At least club teams are starting to train. Koolman says the Massachusetts Interscholastic Athletic Association will not make a decision on high school sports until mid-September. To fill the breach, the Bolts have organized opportunities for high school athletes – who usually don’t join their club teams until mid-November -- to train, and play intra-squad scrimmages.
Similarly, to serve older players whose college seasons have now been canceled – many of whom are taking courses online, at home – the Bolts and other clubs created U-23 teams.
Youth soccer in New England below the elite level is largely town-based. Teams do not travel out of state.

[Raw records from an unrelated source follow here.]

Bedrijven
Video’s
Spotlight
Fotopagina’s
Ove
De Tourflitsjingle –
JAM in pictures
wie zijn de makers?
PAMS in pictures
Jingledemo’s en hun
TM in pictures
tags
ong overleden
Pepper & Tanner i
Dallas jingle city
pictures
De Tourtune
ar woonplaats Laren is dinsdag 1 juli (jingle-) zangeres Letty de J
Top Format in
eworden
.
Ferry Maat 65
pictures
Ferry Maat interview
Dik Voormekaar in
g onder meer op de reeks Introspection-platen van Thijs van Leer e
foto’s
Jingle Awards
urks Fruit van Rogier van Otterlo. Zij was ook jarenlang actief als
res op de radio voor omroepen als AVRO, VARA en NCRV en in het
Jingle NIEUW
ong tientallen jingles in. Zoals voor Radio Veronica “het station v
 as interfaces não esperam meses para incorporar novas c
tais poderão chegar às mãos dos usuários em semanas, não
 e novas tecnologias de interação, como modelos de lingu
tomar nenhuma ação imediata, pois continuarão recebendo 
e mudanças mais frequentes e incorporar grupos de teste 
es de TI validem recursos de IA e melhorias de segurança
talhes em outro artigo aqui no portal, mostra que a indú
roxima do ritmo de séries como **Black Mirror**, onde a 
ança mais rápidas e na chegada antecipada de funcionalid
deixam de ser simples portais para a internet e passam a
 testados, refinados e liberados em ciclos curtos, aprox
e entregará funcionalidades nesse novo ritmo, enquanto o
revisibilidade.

But COVID has impacted every Massachusetts Youth Soccer Association member as well. Several towns have refused to give out field permits unless the organization offered modifications to its games.
This weekend, the MYSA introduced new rules for its 200,000-plus players. They include no heading, no shoulder to shoulder challenges, and no slide tackling within 6 feet of another player. Referees will quickly admonish anyone making physical contact, even incidental.
Throw-ins are replaced with kick-ins. Corner kicks cannot be taken into the penalty area, to prevent jostling. There are no walls on restarts.
“A lot of this is similar to what a team does the day before a game, when they don’t want anyone injured,” says MYSA executive director Mike Borislow.
Massachusetts is not alone. On weekly calls with the 14 other United States Youth Soccer Region I leaders – and another with the 10 largest state associations nationwide – they all share best practices.
Borislow is confident the new regulations will work. “Kids are great. They figure things out,” he says.
He goes even further, calling MYSA’s guidelines “benchmarks for other sports. We’re erring on the side of caution. We’re not looking for risky interpretations of our state’s reopening rules. We want soccer to be safe to play. We feel these are fair, equitable and manageable adaptations – and they protect our children.”
Massachusetts politicians and health officials “have the physical and mental health of all children in mind,” Borislow adds. “If they didn’t, they’d just shut youth sports down.
“We could say ‘this is not normal soccer.’ But right now, life is not normal. We’ll figure all this out with soccer, just like we’re figuring out the new normal with work, school and families.”